In a letter to the prime minister, the Greens early education spokesperson, Steph Hodgins-May, said such a commission would work with state and territory governments to enforce quality standards and have the power to crack down on rogue childcare operators and shut down unsafe centres.
“We already have world leading national quality standards, but standards alone are not enough. For them to mean anything, they must be backed by a regulator and clear accountability,” she said.
Meanwhile, the Victorian government’s review will be led by Weatherill, who now serves as executive director of democracy at the Susan McKinnon Foundation and previously led the Minderoo Foundation’s Thrive by Five early learning reform campaign, and White, who has held senior roles across the Victorian public service for three decades.

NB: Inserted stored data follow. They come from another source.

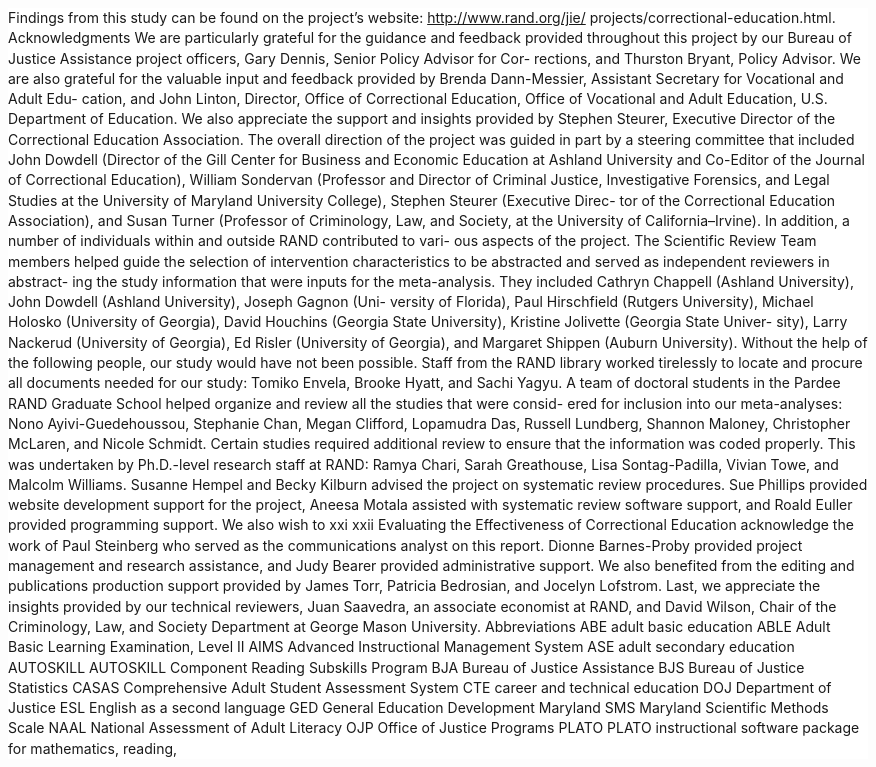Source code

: Findings from this study can be found on the project’s website: http://www.rand.org/jie/
projects/correctional-education.html.
Acknowledgments
We are particularly grateful for the guidance and feedback provided throughout this project by
our Bureau of Justice Assistance project officers, Gary Dennis, Senior Policy Advisor for Cor-
rections, and Thurston Bryant, Policy Advisor. We are also grateful for the valuable input and
feedback provided by Brenda Dann-Messier, Assistant Secretary for Vocational and Adult Edu-
cation, and John Linton, Director, Office of Correctional Education, Office of Vocational and
Adult Education, U.S. Department of Education. We also appreciate the support and insights
provided by Stephen Steurer, Executive Director of the Correctional Education Association.
The overall direction of the project was guided in part by a steering committee that
included John Dowdell (Director of the Gill Center for Business and Economic Education
at Ashland University and Co-Editor of the Journal of Correctional Education), William
Sondervan (Professor and Director of Criminal Justice, Investigative Forensics, and Legal
Studies at the University of Maryland University College), Stephen Steurer (Executive Direc-
tor of the Correctional Education Association), and Susan Turner (Professor of Criminology,
Law, and Society, at the University of California–Irvine).
In addition, a number of individuals within and outside RAND contributed to vari-
ous aspects of the project. The Scientific Review Team members helped guide the selection of
intervention characteristics to be abstracted and served as independent reviewers in abstract-
ing the study information that were inputs for the meta-analysis. They included Cathryn
Chappell (Ashland University), John Dowdell (Ashland University), Joseph Gagnon (Uni-
versity of Florida), Paul Hirschfield (Rutgers University), Michael Holosko (University of
Georgia), David Houchins (Georgia State University), Kristine Jolivette (Georgia State Univer-
sity), Larry Nackerud (University of Georgia), Ed Risler (University of Georgia), and Margaret
Shippen (Auburn University).
Without the help of the following people, our study would have not been possible. Staff
from the RAND library worked tirelessly to locate and procure all documents needed for our
study: Tomiko Envela, Brooke Hyatt, and Sachi Yagyu. A team of doctoral students in the
Pardee RAND Graduate School helped organize and review all the studies that were consid-
ered for inclusion into our meta-analyses: Nono Ayivi-Guedehoussou, Stephanie Chan, Megan
Clifford, Lopamudra Das, Russell Lundberg, Shannon Maloney, Christopher McLaren, and
Nicole Schmidt. Certain studies required additional review to ensure that the information
was coded properly. This was undertaken by Ph.D.-level research staff at RAND: Ramya
Chari, Sarah Greathouse, Lisa Sontag-Padilla, Vivian Towe, and Malcolm Williams. Susanne
Hempel and Becky Kilburn advised the project on systematic review procedures. Sue Phillips
provided website development support for the project, Aneesa Motala assisted with systematic
review software support, and Roald Euller provided programming support. We also wish to
xxi
xxii Evaluating the Effectiveness of Correctional Education
acknowledge the work of Paul Steinberg who served as the communications analyst on this
report. Dionne Barnes-Proby provided project management and research assistance, and Judy
Bearer provided administrative support. We also benefited from the editing and publications
production support provided by James Torr, Patricia Bedrosian, and Jocelyn Lofstrom.
Last, we appreciate the insights provided by our technical reviewers, Juan Saavedra, an
associate economist at RAND, and David Wilson, Chair of the Criminology, Law, and Society
Department at George Mason University.
Abbreviations
ABE adult basic education
ABLE Adult Basic Learning Examination, Level II
AIMS Advanced Instructional Management System
ASE adult secondary education
AUTOSKILL AUTOSKILL Component Reading Subskills Program
BJA Bureau of Justice Assistance
BJS Bureau of Justice Statistics
CASAS Comprehensive Adult Student Assessment System
CTE career and technical education
DOJ Department of Justice
ESL English as a second language
GED General Education Development
Maryland SMS Maryland Scientific Methods Scale
NAAL National Assessment of Adult Literacy
OJP Office of Justice Programs
PLATO PLATO instructional software package for mathematics, reading,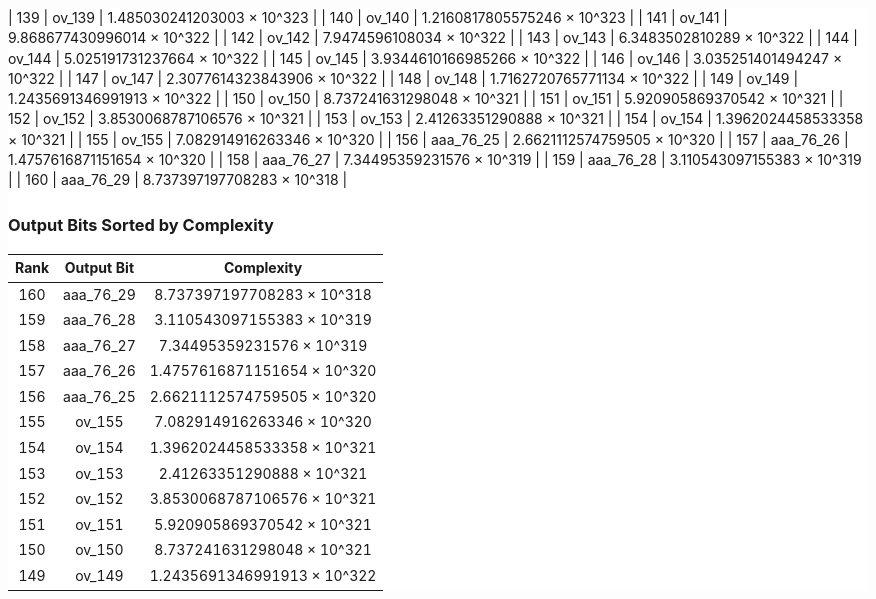 | 139 | ov_139 | 1.485030241203003 × 10^323 |
| 140 | ov_140 | 1.2160817805575246 × 10^323 |
| 141 | ov_141 | 9.868677430996014 × 10^322 |
| 142 | ov_142 | 7.9474596108034 × 10^322 |
| 143 | ov_143 | 6.3483502810289 × 10^322 |
| 144 | ov_144 | 5.025191731237664 × 10^322 |
| 145 | ov_145 | 3.9344610166985266 × 10^322 |
| 146 | ov_146 | 3.035251401494247 × 10^322 |
| 147 | ov_147 | 2.3077614323843906 × 10^322 |
| 148 | ov_148 | 1.7162720765771134 × 10^322 |
| 149 | ov_149 | 1.2435691346991913 × 10^322 |
| 150 | ov_150 | 8.737241631298048 × 10^321 |
| 151 | ov_151 | 5.920905869370542 × 10^321 |
| 152 | ov_152 | 3.8530068787106576 × 10^321 |
| 153 | ov_153 | 2.41263351290888 × 10^321 |
| 154 | ov_154 | 1.3962024458533358 × 10^321 |
| 155 | ov_155 | 7.082914916263346 × 10^320 |
| 156 | aaa_76_25 | 2.6621112574759505 × 10^320 |
| 157 | aaa_76_26 | 1.4757616871151654 × 10^320 |
| 158 | aaa_76_27 | 7.34495359231576 × 10^319 |
| 159 | aaa_76_28 | 3.110543097155383 × 10^319 |
| 160 | aaa_76_29 | 8.737397197708283 × 10^318 |

### Output Bits Sorted by Complexity

| Rank | Output Bit | Complexity |
|:----:|:----------:|:----------:|
| 160 | aaa_76_29 | 8.737397197708283 × 10^318 |
| 159 | aaa_76_28 | 3.110543097155383 × 10^319 |
| 158 | aaa_76_27 | 7.34495359231576 × 10^319 |
| 157 | aaa_76_26 | 1.4757616871151654 × 10^320 |
| 156 | aaa_76_25 | 2.6621112574759505 × 10^320 |
| 155 | ov_155 | 7.082914916263346 × 10^320 |
| 154 | ov_154 | 1.3962024458533358 × 10^321 |
| 153 | ov_153 | 2.41263351290888 × 10^321 |
| 152 | ov_152 | 3.8530068787106576 × 10^321 |
| 151 | ov_151 | 5.920905869370542 × 10^321 |
| 150 | ov_150 | 8.737241631298048 × 10^321 |
| 149 | ov_149 | 1.2435691346991913 × 10^322 |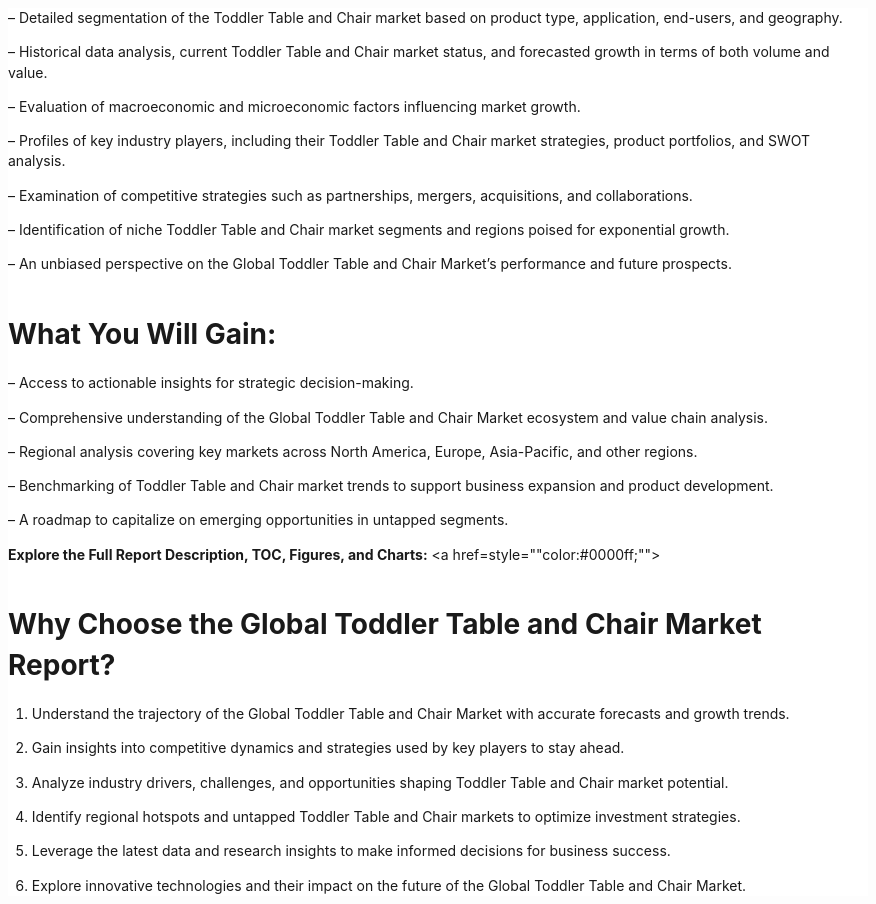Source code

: – Detailed segmentation of the Toddler Table and Chair market based on product type, application, end-users, and geography.

– Historical data analysis, current Toddler Table and Chair market status, and forecasted growth in terms of both volume and value.

– Evaluation of macroeconomic and microeconomic factors influencing market growth.

– Profiles of key industry players, including their Toddler Table and Chair market strategies, product portfolios, and SWOT analysis.

– Examination of competitive strategies such as partnerships, mergers, acquisitions, and collaborations.

– Identification of niche Toddler Table and Chair market segments and regions poised for exponential growth.

– An unbiased perspective on the Global Toddler Table and Chair Market’s performance and future prospects.

# <strong>What You Will Gain:</strong>

– Access to actionable insights for strategic decision-making.

– Comprehensive understanding of the Global Toddler Table and Chair Market ecosystem and value chain analysis.

– Regional analysis covering key markets across North America, Europe, Asia-Pacific, and other regions.

– Benchmarking of Toddler Table and Chair market trends to support business expansion and product development.

– A roadmap to capitalize on emerging opportunities in untapped segments.

<strong>Explore the Full Report Description, TOC, Figures, and Charts:</strong>
<a href=style=""color:#0000ff;""></a>

# <strong>Why Choose the Global Toddler Table and Chair Market Report?</strong>

1. Understand the trajectory of the Global Toddler Table and Chair Market with accurate forecasts and growth trends.

2. Gain insights into competitive dynamics and strategies used by key players to stay ahead.

3. Analyze industry drivers, challenges, and opportunities shaping Toddler Table and Chair market potential.

4. Identify regional hotspots and untapped Toddler Table and Chair markets to optimize investment strategies.

5. Leverage the latest data and research insights to make informed decisions for business success.

6. Explore innovative technologies and their impact on the future of the Global Toddler Table and Chair Market.
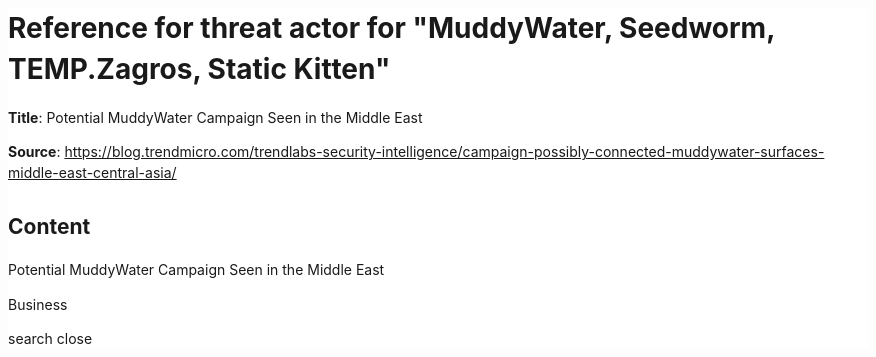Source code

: # Reference for threat actor for "MuddyWater, Seedworm, TEMP.Zagros, Static Kitten"

**Title**: Potential MuddyWater Campaign Seen in the Middle East

**Source**: https://blog.trendmicro.com/trendlabs-security-intelligence/campaign-possibly-connected-muddywater-surfaces-middle-east-central-asia/

## Content























Potential MuddyWater Campaign Seen in the Middle East



































Business



search
close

White has worked across child protection, disability, housing, youth justice, emergency management and education and currently chairs the Victorian Registration and Qualifications Authority and serves on the board of the Country Fire Authority.
The review will report back by 15 August and the premier, Jacinta Allan, has pledged to adopt all recommendations and implement them “as quickly as possible”.
“I say again: this is a criminal matter and I won’t say or do anything that could jeopardise the process for justice,” Allan said.
“My government will take every action possible – as soon as possible – to strengthen safety standards in early childhood education and care, to keep Victorian children safe.”
The government on Wednesday announced it would develop its own childcare worker registration system as it waited for a national scheme to be established. It would also require all childcare centres to adopt the federal ban on personal devices by 26 September or face fines up to $50,000.
The shadow attorney general, Michael O’Brien, said Victoria should also follow New South Wales in removing the right to appeal denied working with children checks, citing a 2022 ombudsman report that described the state’s laws as “some of the weakest in the nation”.